La inestabilidad geopolítica y las tensiones entre comunidades no son el único riesgo del Cuerno de África, donde las hambrunas han dado paso a una agricultura más productiva y dedicada a la exportación, con el café como cultivo central, si bien el reciente interés internacional en el teff (dada su resistencia a la sequía y sus propiedades nutritivas) ha garantizado la viabilidad económica del cultivo.

De parábolas y plagas actuales

Acontecimientos asociados a la deforestación y la erosión en la zona agravaron una crisis reciente que alcanzó ecos bíblicos entre la población: gigantescos enjambres de langostas engulleron cosechas entre octubre de 2019 y el verano de 2020 a lo largo de la región, con nubes de insectos que alcanzaron 2.400 kilómetros cuadrados de superficie.

La inseguridad alimentaria irá asociada en la región no ya al interés internacional por la producción local de teff, sino a la erosión del terreno y a fenómenos como sequías y plagas de langostas de escala regional.

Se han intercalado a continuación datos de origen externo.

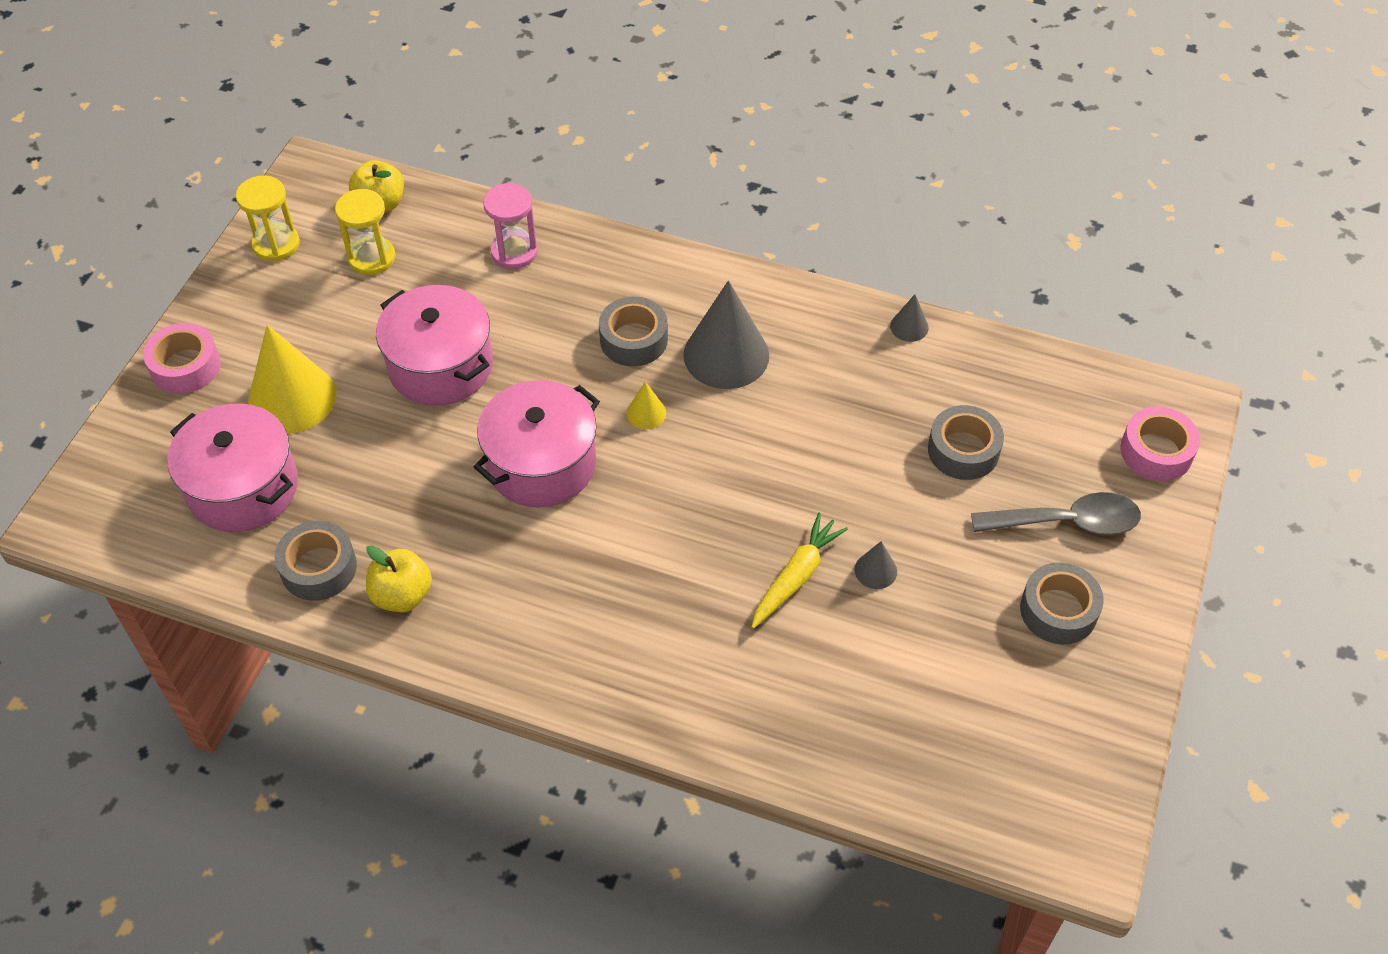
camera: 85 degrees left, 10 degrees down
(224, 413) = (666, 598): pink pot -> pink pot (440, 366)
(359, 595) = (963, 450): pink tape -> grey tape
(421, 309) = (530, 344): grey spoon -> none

El interior de una iglesia ortodoxa etíope: los templos diseminados por la región han contribuido a frenar la deforestación; pulsar sobre la imagen para acceder al original; imagen de Kieran Dodds

En medio de estos acontecimientos, el archipiélago de «bosques-iglesia» en Etiopía devuelve al país a su rol histórico de bisagra entre el mundo mediterráneo y el interior de África, entre el Antiguo Egipto y la búsqueda del nacimiento de su río mítico para controlar mejor las fértiles crecidas en su delta, entre Heródoto y quienes partieron de Judea y Arabia con sus particularismos abrahámicos para establecer sus confesiones en las fértiles montañas del Cuerno de África.

Allí, el mundo contemporáneo, con su utilitarismo y sus contradicciones (una compañía de Shenzen, China, construyó y gestiona las dos primeras líneas de metro ligero en Adís Abeba), convive con un mundo propio todavía vibrante y ajeno al proceso de homogeneizaión que ha engullido a los lugares más conectados del planeta.

De iglesias y bosques

Se atribuye el descubrimiento de la fuelte del Nilo Azul en Etiopía al jesuita español Pedro Páez Jaramillo, que habría reconocido el lugar en 1618 y se habría convertido en el primer europeo en probar el café.

Allí, en el lago Tana, Páez sería testigo de la convivencia entre cristianos ortodoxos, judíos y musulmanes (la región de Gondar albergó la mayor población judía y concentra la mayor parte de los «bosques-iglesia»).

Alemayehu Wassie explicaba en 2019 a un periodista estadounidense:

«Para que una iglesia sea una iglesia, debe estar envuelta en su propio bosque».

El panteísmo de Spinoza (de confesión judía, aunque excomulgado por su comunidad en Ámsterdam por hereje) habría podido florecer en semejante contexto.